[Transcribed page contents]
━━━━━━━━━━
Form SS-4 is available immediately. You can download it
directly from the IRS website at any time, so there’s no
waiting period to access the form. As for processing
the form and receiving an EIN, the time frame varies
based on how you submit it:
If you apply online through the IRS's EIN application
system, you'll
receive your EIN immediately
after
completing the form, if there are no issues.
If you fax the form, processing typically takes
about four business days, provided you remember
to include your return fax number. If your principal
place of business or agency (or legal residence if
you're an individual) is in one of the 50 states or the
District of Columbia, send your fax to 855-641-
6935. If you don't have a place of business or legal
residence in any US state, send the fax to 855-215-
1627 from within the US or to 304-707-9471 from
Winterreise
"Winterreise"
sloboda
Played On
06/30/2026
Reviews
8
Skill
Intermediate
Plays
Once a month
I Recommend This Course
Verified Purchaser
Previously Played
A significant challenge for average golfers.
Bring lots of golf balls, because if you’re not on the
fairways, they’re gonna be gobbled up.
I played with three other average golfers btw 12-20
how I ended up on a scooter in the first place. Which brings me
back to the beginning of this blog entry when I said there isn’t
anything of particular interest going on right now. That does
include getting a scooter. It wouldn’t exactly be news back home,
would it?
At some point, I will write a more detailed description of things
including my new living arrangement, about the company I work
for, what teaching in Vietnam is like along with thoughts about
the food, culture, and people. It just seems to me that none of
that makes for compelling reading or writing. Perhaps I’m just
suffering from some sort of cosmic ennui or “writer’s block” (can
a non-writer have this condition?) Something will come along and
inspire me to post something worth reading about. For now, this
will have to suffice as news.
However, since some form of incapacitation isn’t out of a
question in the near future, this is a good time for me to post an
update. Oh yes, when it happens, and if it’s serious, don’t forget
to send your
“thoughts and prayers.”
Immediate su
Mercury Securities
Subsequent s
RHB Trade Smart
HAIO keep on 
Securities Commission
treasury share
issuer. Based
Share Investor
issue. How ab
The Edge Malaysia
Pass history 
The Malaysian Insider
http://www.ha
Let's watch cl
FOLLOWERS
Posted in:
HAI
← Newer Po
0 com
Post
━━━━━━━━━━
▶ [Exercise] Scan the entries above for the word "scooter". Report the lines that hold it.

▶ [Solution for this problem]
how I ended up on a scooter in the first place. Which brings me
include getting a scooter. It wouldn’t exactly be news back home,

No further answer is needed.